Dainyl thought about dismissing her concerns, but Lystrana would see through him. She always had. “Yes. There’s tremendous Talent there, but…”
“But what?”
“It’s as though he wears a blindfold about some things. I tried to point out the problems with lifeforce, and how the landers and indigens just don’t understand the way the world works, and he kept talking about how we needed to increase the lifeforce and how fortunate we were to have a child, and how Kytrana would see the transfer of the Master Scepter here to Acorus. One moment he was smiling, and the next it was as though he were ready to turn his Talent on me, especially when he talked about Zelyert and Shastylt.”
“He told you not to trust them. Was that unwise?”
“No. We know that.” Dainyl took a deep breath. “But… I don’t trust the Duarch, either I feel that his heart is better than theirs, but that—I said this before—he is blinded. He will do anything to bring the master scepter here.”
“The loyalty imprint,” suggested Lystrana. “That is why those who seek power do not wish to be Duarch.”
“I feel as though I’m trapped between two sets of masters. The Highest and the marshal see the world as it is, but I don’t trust what they have in mind, even if I don’t know what it is. The Duarch—he would do the best he could, so long as it does not conflict with what the Archon requires. He has great Talent, but how he might use that Talent is hampered because the imprint does not allow him to see all that is before his eyes. Both would destroy those who disagree with their visions.” Dainyl turned and reached out with his free hand, letting his fingers touch the cheek and jawlinc of his wife.
“So you must not show any disagreement. That has always been so for a prudent alector. What you have seen changes nothing.”
Dainyl laughed, once. “I had hoped that seeing more would provide greater hope, not less. Matters need to change. Even the ancient soarer said something like that.”
“Was she talking about you, or about all alectors?”
“I had thought she was speaking to me, as I told you the other night, but now… I don’t know.”
“You are Submarshal, and someday you will be marshal. That will give you the opportunity to change matters.”
“Nothing changes quickly.”
Lystrana turned toward him and brushed his cheek with her lips. “We can only do what we can.”
“I didn’t tell you everything about the Cadmian captain,” Dainyl said slowly.
“I had thought you held something back.”
“He has Talent. He used it to save me. The Highest told me that landers with Talent had to be destroyed.”
“That has always been the policy,” Lystrana said softly.
“I couldn’t do it. I kept thinking about how he nearly died to save me, so that I could come back to you and Kytrana. He’s so young, not for a lander, I suppose, but…”

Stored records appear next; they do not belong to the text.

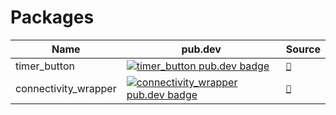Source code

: # Packages

| Name                 | pub.dev                                                                                                                                       | Source                                                                                     |
|----------------------|-----------------------------------------------------------------------------------------------------------------------------------------------|--------------------------------------------------------------------------------------------|
| timer_button         | [![timer_button pub.dev badge](https://img.shields.io/pub/v/timer_button.svg)](https://pub.dev/packages/timer_button)                         | [`🔗`](https://github.com/nonstopio/flutter_forge/tree/main/packages/timer_button)         |
| connectivity_wrapper | [![connectivity_wrapper pub.dev badge](https://img.shields.io/pub/v/connectivity_wrapper.svg)](https://pub.dev/packages/connectivity_wrapper) | [`🔗`](https://github.com/nonstopio/flutter_forge/tree/main/packages/connectivity_wrapper) |
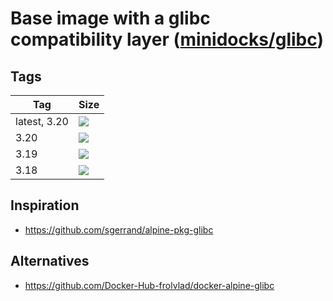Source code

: Base image with a glibc compatibility layer ([minidocks/glibc](https://hub.docker.com/r/minidocks/glibc))
=========================================================================================================

Tags
----

| Tag          | Size                                                                                                          |
|--------------|---------------------------------------------------------------------------------------------------------------|
| latest, 3.20 | ![](https://img.shields.io/docker/image-size/minidocks/glibc/latest?style=flat-square&logo=docker&label=size) |
| 3.20         | ![](https://img.shields.io/docker/image-size/minidocks/glibc/3.20?style=flat-square&logo=docker&label=size)   |
| 3.19         | ![](https://img.shields.io/docker/image-size/minidocks/glibc/3.19?style=flat-square&logo=docker&label=size)   |
| 3.18         | ![](https://img.shields.io/docker/image-size/minidocks/glibc/3.18?style=flat-square&logo=docker&label=size)   |

Inspiration
-----------

- https://github.com/sgerrand/alpine-pkg-glibc

Alternatives
------------

- https://github.com/Docker-Hub-frolvlad/docker-alpine-glibc
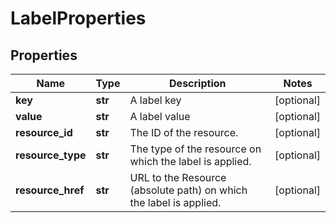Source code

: # LabelProperties

## Properties
| Name | Type | Description | Notes |
| ------------ | ------------- | ------------- | ------------- |
| **key** | **str** | A label key | [optional]  |
| **value** | **str** | A label value | [optional]  |
| **resource_id** | **str** | The ID of the resource. | [optional]  |
| **resource_type** | **str** | The type of the resource on which the label is applied. | [optional]  |
| **resource_href** | **str** | URL to the Resource (absolute path) on which the label is applied. | [optional]  |


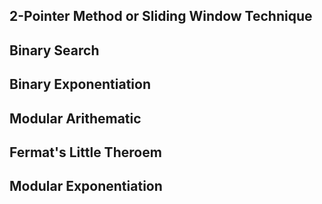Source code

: ## 2-Pointer Method or Sliding Window Technique

## Binary Search

## Binary Exponentiation

## Modular Arithematic

## Fermat's Little Theroem

## Modular Exponentiation
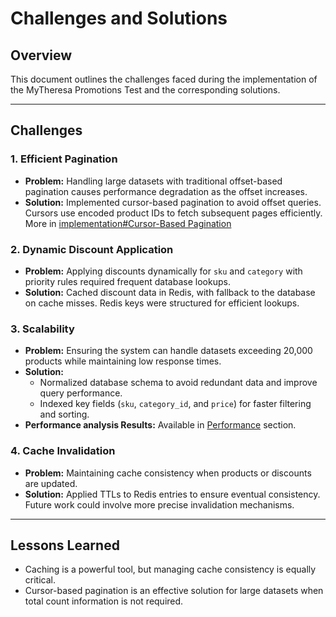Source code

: # Challenges and Solutions

## Overview
This document outlines the challenges faced during the implementation of the MyTheresa Promotions Test and the corresponding solutions.

---

## Challenges

### 1. **Efficient Pagination**
- **Problem:** Handling large datasets with traditional offset-based pagination causes performance degradation as the offset increases.
- **Solution:** Implemented cursor-based pagination to avoid offset queries. Cursors use encoded product IDs to fetch subsequent pages efficiently. More in [implementation#Cursor-Based Pagination](implementations.md)

### 2. **Dynamic Discount Application**
- **Problem:** Applying discounts dynamically for `sku` and `category` with priority rules required frequent database lookups.
- **Solution:** Cached discount data in Redis, with fallback to the database on cache misses. Redis keys were structured for efficient lookups.

### 3. **Scalability**
- **Problem:** Ensuring the system can handle datasets exceeding 20,000 products while maintaining low response times.
- **Solution:**
  - Normalized database schema to avoid redundant data and improve query performance.
  - Indexed key fields (`sku`, `category_id`, and `price`) for faster filtering and sorting.
- **Performance analysis Results:** Available in [Performance](performance.md) section.

### 4. **Cache Invalidation**
- **Problem:** Maintaining cache consistency when products or discounts are updated.
- **Solution:** Applied TTLs to Redis entries to ensure eventual consistency. Future work could involve more precise invalidation mechanisms.
---

## Lessons Learned
- Caching is a powerful tool, but managing cache consistency is equally critical.
- Cursor-based pagination is an effective solution for large datasets when total count information is not required.


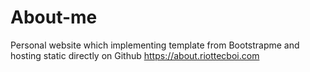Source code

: # About-me
Personal website which implementing template from Bootstrapme and hosting static directly on Github
https://about.riottecboi.com
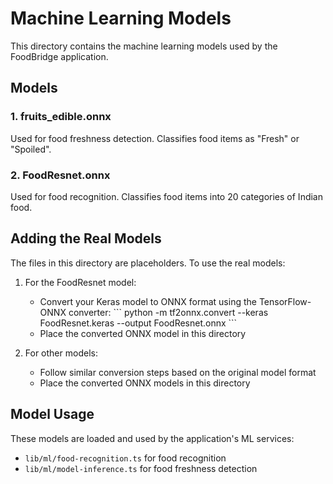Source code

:# Machine Learning Models

This directory contains the machine learning models used by the FoodBridge application.

## Models

### 1. fruits_edible.onnx
Used for food freshness detection. Classifies food items as "Fresh" or "Spoiled".

### 2. FoodResnet.onnx
Used for food recognition. Classifies food items into 20 categories of Indian food.

## Adding the Real Models

The files in this directory are placeholders. To use the real models:

1. For the FoodResnet model:
   - Convert your Keras model to ONNX format using the TensorFlow-ONNX converter:
     \`\`\`
     python -m tf2onnx.convert --keras FoodResnet.keras --output FoodResnet.onnx
     \`\`\`
   - Place the converted ONNX model in this directory

2. For other models:
   - Follow similar conversion steps based on the original model format
   - Place the converted ONNX models in this directory

## Model Usage

These models are loaded and used by the application's ML services:
- `lib/ml/food-recognition.ts` for food recognition
- `lib/ml/model-inference.ts` for food freshness detection
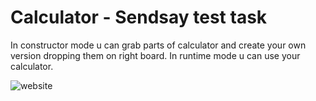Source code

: <h1>Calculator - Sendsay test task</h1>

<p>In constructor mode u can grab parts of calculator and create your own version dropping them on right board. In runtime mode u can use your calculator.</p>

<img src='https://i.ibb.co/NybKJrj/calculator.png' alt='website' />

“You think that the marshal will discover your failure?”
“No. Talent can emerge at any time.”
“Then why do you worry? He serves the Duarchy. It’s not as though he happens to be a wild Talent, like that one in Hyalt.”
“I still worry. He did more than I did to stop the revolt in Dramur.”
“You succeeded in the end.”
“But… without the captain I would not have. Are we too frightened of Talent in landers? Or am I too frightened to make the hard choices?”
Lystrana’s fingers squeezed his. “You made the choice, and we will live with what comes of it.”
Dainyl looked up into the darkness. He had made the choice, an alector’s choice.